──────── Listed entries

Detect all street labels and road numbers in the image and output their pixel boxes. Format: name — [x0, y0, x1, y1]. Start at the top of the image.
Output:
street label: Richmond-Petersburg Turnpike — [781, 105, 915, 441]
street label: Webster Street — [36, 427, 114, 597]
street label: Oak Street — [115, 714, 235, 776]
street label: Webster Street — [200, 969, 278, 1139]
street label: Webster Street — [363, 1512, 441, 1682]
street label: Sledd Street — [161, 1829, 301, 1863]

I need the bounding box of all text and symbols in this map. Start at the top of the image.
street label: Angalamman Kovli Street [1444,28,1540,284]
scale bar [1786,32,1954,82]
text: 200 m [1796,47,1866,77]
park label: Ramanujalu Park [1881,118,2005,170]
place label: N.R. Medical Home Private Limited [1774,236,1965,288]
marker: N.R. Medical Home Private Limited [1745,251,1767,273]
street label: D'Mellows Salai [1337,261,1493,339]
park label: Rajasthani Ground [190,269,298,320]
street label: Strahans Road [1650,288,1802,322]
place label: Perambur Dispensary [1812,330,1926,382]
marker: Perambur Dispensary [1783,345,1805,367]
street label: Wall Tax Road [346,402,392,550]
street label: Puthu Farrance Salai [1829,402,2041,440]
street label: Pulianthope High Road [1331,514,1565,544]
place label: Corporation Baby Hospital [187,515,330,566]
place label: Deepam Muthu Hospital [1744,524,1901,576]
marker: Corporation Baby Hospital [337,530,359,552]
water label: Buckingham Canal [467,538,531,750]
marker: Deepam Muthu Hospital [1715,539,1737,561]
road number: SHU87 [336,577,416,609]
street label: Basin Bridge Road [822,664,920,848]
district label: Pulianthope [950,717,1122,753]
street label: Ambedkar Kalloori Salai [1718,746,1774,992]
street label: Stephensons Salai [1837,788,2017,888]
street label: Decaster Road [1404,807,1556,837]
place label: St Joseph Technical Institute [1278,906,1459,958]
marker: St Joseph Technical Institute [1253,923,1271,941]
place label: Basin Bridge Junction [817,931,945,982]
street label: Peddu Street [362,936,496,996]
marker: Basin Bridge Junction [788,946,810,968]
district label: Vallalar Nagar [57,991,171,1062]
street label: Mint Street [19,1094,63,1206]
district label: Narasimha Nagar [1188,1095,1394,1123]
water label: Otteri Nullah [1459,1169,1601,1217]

────────────────

#### [Try it]
Repeat the line containing "I need the bounding" and all subsequent lines through the final line of the data, exactly and with no others.

#### [Answer for this exercise]
I need the bounding box of all text and symbols in this map. Start at the top of the image.
street label: Angalamman Kovli Street [1444,28,1540,284]
scale bar [1786,32,1954,82]
text: 200 m [1796,47,1866,77]
park label: Ramanujalu Park [1881,118,2005,170]
place label: N.R. Medical Home Private Limited [1774,236,1965,288]
marker: N.R. Medical Home Private Limited [1745,251,1767,273]
street label: D'Mellows Salai [1337,261,1493,339]
park label: Rajasthani Ground [190,269,298,320]
street label: Strahans Road [1650,288,1802,322]
place label: Perambur Dispensary [1812,330,1926,382]
marker: Perambur Dispensary [1783,345,1805,367]
street label: Wall Tax Road [346,402,392,550]
street label: Puthu Farrance Salai [1829,402,2041,440]
street label: Pulianthope High Road [1331,514,1565,544]
place label: Corporation Baby Hospital [187,515,330,566]
place label: Deepam Muthu Hospital [1744,524,1901,576]
marker: Corporation Baby Hospital [337,530,359,552]
water label: Buckingham Canal [467,538,531,750]
marker: Deepam Muthu Hospital [1715,539,1737,561]
road number: SHU87 [336,577,416,609]
street label: Basin Bridge Road [822,664,920,848]
district label: Pulianthope [950,717,1122,753]
street label: Ambedkar Kalloori Salai [1718,746,1774,992]
street label: Stephensons Salai [1837,788,2017,888]
street label: Decaster Road [1404,807,1556,837]
place label: St Joseph Technical Institute [1278,906,1459,958]
marker: St Joseph Technical Institute [1253,923,1271,941]
place label: Basin Bridge Junction [817,931,945,982]
street label: Peddu Street [362,936,496,996]
marker: Basin Bridge Junction [788,946,810,968]
district label: Vallalar Nagar [57,991,171,1062]
street label: Mint Street [19,1094,63,1206]
district label: Narasimha Nagar [1188,1095,1394,1123]
water label: Otteri Nullah [1459,1169,1601,1217]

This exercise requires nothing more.